Plugin Architecture Vision

Info: Partially Superseded

Parts of this RFD have been superseded by RFD #4, which provides a more detailed description of the design of the plugin system and the API between Hipcheck and plugins.

Currently, all analyses and data sources in Hipcheck are part of Hipcheck itself, built into the hc binary. This places some constraints on the evolution and growth of Hipcheck's capabilities, including:

Upstreaming: Outside contributors who want to add capabilities to Hipcheck have to either make upstream contributions to the project or maintain a fork which includes their changes and must remain synced with upstream.
Intellectual Property Constraint: Data sources and analyses built into Hipcheck must be open source, because Hipcheck itself is open source.
Language Choice: Data sources and analyses must be written in Rust, because Hipcheck is written in Rust.
Coordination Cost: Improvements to data sources and analyses must be coordinated with the Hipcheck project, incurring coordination cost and raising the barrier to contribution.

To address these issues, we'd like to expose a plugin mechanism for Hipcheck, so third-parties can add new data sources and new analyses without needing to contribute them to Hipcheck directly. These plugins can be licensed separately and even remain closed source, they ought to be able to be written in languages besides Rust, and for coordination the only requirement will be that they comply with the API defined for plugins to interoperate with Hipcheck.

Plugin Contents

The key file for any Hipcheck plugin will be a manifest, which specifies the information necessary for Hipcheck to load and run the plugin. This manifest ought to include the following information:

Publisher: a string identifying the individual or organization that created the plugin.
Namespace: a string identifying a namespace owned by the publisher, so publishers can organize their plugins as they see fit.
Name: a string specifying the name of the plugin.
Version: a string containing a Semantic Versioning version number.
Dependent Plugins: The plugins whose data this plugin relies on.
- Publisher
- Namespace
- Name
- Version
Kind: "analysis" or "data"
Interface: a string indicating what kind of interface ought to be used to interact with this plugin (see the "Interface" section below).
Plugin Interface Version: a string indicating the version of the Hipcheck plugin interface this plugin is compatible with.
Schema Files: a map between strings identifying plugin function calls and JSON schema files specifying the schemas of the data returned by those calls.
Entrypoint: a string with the file path of the file to run to execute the plugin.
Entrypoint Hashes: a map of hash types to hashes which can be used to validate that the entrypoint file has not been modified from its original source during download.

The specific format of this manifest file (JSON, YAML, KDL, etc.) has not yet been decided and is not specified here.

Interface

One of the open questions for the design of the plugin system is what kind of interface ought to be used for Hipcheck to interact with the plugins.

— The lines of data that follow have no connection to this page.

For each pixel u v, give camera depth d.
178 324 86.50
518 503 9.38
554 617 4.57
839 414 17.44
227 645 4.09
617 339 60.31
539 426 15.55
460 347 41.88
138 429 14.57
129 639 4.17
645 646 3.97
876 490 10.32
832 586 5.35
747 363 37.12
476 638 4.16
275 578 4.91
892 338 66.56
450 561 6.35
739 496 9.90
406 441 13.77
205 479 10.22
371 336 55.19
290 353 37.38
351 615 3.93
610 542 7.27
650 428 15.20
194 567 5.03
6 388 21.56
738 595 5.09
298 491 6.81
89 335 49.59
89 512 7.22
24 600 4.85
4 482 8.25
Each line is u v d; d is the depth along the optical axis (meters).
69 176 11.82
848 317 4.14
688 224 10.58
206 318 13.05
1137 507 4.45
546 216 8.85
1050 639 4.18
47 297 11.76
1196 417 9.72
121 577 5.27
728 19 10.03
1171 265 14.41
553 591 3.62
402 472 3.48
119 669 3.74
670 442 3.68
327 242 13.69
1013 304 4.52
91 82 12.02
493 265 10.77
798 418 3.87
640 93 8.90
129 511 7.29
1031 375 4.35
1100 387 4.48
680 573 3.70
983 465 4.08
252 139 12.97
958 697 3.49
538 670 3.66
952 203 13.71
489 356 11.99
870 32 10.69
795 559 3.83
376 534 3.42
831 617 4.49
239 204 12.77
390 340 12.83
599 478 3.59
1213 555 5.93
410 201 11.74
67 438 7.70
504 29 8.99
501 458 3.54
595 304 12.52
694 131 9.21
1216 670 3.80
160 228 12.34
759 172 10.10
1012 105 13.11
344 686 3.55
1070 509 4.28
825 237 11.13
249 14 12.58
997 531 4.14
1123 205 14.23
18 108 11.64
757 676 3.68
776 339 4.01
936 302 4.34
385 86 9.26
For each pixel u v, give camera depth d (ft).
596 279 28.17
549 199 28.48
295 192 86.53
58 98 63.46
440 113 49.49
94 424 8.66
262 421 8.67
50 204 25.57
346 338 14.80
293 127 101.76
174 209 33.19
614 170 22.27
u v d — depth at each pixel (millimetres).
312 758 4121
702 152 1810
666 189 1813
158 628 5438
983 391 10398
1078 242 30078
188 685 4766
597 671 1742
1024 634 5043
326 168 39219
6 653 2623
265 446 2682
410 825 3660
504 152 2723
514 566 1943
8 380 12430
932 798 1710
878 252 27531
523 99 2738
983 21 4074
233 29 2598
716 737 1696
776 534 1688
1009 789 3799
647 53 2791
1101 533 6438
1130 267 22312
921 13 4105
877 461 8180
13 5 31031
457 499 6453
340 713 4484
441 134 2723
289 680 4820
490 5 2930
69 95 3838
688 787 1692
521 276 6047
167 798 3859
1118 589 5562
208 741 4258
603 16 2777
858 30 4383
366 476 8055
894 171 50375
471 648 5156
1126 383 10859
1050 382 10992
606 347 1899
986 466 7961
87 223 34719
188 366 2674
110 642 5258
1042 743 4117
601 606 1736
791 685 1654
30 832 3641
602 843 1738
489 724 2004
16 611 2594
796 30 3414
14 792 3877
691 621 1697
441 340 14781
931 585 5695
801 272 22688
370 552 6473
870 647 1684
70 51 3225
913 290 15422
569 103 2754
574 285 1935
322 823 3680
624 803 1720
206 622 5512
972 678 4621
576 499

Currently, we see three possibilities:

WebAssembly (WASM): Plugins would be compiled WebAssembly files, run by a WebAssembly runtime embedded within Hipcheck.
Inter-Process Communication (IPC): Plugins would be run as independent processes, and Hipcheck would use platform-specific IPC mechanisms to communicate with those processes.
C Foreign Function Interface (FFI): Plugins would be compiled into ABI-compatible dynamically-loadable libraries, which would be loaded by Hipcheck and then called within the Hipcheck process.

Each of these options represents likely trade-offs in security, stability of the communication interface, cross-platform support, performance, and more.

One of the follow-on tasks will be to experiment with these options to better understand their tradeoffs and limitations. Hipcheck may end up supporting more than one option, depending on the outcome of that investigation.

Security

Since Hipcheck, with plugins, would be running potentially untrusted code, some precautions ought to be in place to protect users against potentially insecure or malicious plugins.

These mechanisms ought to include:

Checking against hashes provided by users in their configuration file which specifies what plugins to download.
Within plugins, checking against hashes for the entrypoint files before executing them.
To the greatest extent possible, sandboxing plugins to limit their ability to access the data of other plugins outside of normal Hipcheck- provided API calls, including memory sandboxing and file system sandboxing.

While these will be mitigations, Hipcheck can't feasibly ensure total security against malicious plugins, and will still recommend to users that they assess plugins before trusting them.

Hipcheck / Plugin Interaction Flow

The Hipcheck / plugin interaction will be initiated by the user providing a configuration file which specifies the plugins it requires to run, and the analyses to run from those plugins.

Plugins may themselves be configurable, and part of the flow will include asking plugins themselves to validate that the configuration they've been provided is usable.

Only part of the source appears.